**Your instructions**
Among the lines below, restate word for word only those from the line with "Page size: 2384x1540." through the line with "Page size: 1500x844.", with both end lines kept.

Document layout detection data
►

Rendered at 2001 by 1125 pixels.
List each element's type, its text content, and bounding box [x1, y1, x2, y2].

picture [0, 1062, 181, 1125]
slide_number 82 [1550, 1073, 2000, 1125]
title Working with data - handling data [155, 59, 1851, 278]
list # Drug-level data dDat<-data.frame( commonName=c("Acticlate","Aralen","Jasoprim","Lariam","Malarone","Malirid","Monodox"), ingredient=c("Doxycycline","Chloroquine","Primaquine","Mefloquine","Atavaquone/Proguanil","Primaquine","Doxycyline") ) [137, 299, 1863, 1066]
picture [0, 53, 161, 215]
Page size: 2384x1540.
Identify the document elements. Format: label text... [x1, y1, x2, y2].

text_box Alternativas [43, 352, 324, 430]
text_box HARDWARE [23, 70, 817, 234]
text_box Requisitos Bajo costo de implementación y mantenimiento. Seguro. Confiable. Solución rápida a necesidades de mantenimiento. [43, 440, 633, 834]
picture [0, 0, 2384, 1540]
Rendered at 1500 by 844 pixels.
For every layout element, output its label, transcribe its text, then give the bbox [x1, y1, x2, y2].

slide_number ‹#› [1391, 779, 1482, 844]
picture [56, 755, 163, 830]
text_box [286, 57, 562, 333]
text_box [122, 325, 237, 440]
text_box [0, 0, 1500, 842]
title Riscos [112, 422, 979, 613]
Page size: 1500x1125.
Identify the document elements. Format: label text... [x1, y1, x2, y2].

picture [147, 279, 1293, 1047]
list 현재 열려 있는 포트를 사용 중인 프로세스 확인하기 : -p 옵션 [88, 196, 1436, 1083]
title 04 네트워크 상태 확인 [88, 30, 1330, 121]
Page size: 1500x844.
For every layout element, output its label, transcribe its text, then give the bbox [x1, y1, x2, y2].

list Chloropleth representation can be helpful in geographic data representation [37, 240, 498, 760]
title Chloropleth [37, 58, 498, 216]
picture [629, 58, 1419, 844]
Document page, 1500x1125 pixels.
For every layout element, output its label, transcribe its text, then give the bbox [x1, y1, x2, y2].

◄

**Completed task**
Page size: 2384x1540.
Identify the document elements. Format: label text... [x1, y1, x2, y2].

text_box Alternativas [43, 352, 324, 430]
text_box HARDWARE [23, 70, 817, 234]
text_box Requisitos Bajo costo de implementación y mantenimiento. Seguro. Confiable. Solución rápida a necesidades de mantenimiento. [43, 440, 633, 834]
picture [0, 0, 2384, 1540]
Rendered at 1500 by 844 pixels.
For every layout element, output its label, transcribe its text, then give the bbox [x1, y1, x2, y2].

slide_number ‹#› [1391, 779, 1482, 844]
picture [56, 755, 163, 830]
text_box [286, 57, 562, 333]
text_box [122, 325, 237, 440]
text_box [0, 0, 1500, 842]
title Riscos [112, 422, 979, 613]
Page size: 1500x1125.
Identify the document elements. Format: label text... [x1, y1, x2, y2].

picture [147, 279, 1293, 1047]
list 현재 열려 있는 포트를 사용 중인 프로세스 확인하기 : -p 옵션 [88, 196, 1436, 1083]
title 04 네트워크 상태 확인 [88, 30, 1330, 121]
Page size: 1500x844.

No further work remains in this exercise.